*Exercise*
Repeat, word for word, each of the records shown below, without their pictures.
--- START ---
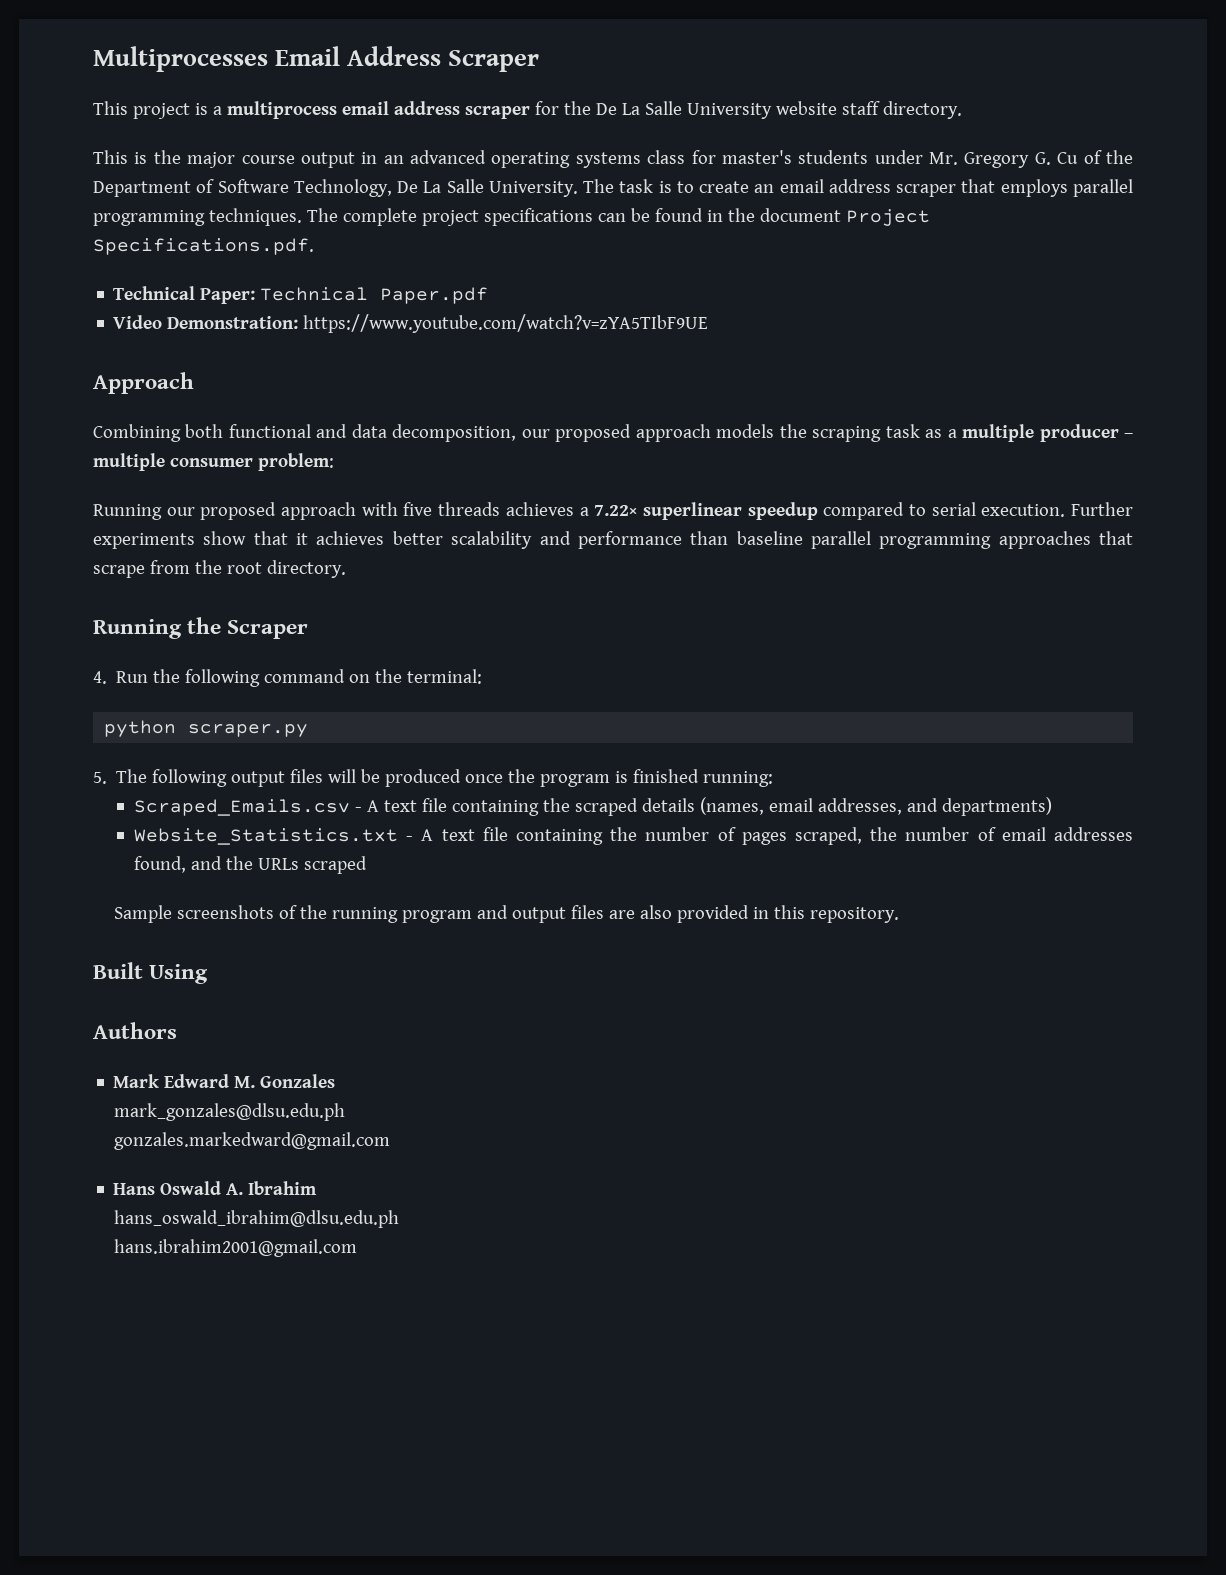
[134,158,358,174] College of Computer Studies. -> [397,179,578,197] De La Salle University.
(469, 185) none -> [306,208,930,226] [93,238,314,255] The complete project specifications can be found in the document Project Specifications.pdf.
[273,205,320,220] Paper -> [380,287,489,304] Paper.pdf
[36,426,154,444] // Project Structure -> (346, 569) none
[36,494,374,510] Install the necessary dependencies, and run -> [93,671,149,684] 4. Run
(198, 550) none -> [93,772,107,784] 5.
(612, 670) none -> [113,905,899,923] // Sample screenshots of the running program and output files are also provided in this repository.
--- END ---
*Solution*
[134,158,358,174] College of Computer Studies. -> [397,179,578,197] De La Salle University.
(469, 185) none -> [306,208,930,226] [93,238,314,255] The complete project specifications can be found in the document Project Specifications.pdf.
[273,205,320,220] Paper -> [380,287,489,304] Paper.pdf
[36,426,154,444] // Project Structure -> (346, 569) none
[36,494,374,510] Install the necessary dependencies, and run -> [93,671,149,684] 4. Run
(198, 550) none -> [93,772,107,784] 5.
(612, 670) none -> [113,905,899,923] // Sample screenshots of the running program and output files are also provided in this repository.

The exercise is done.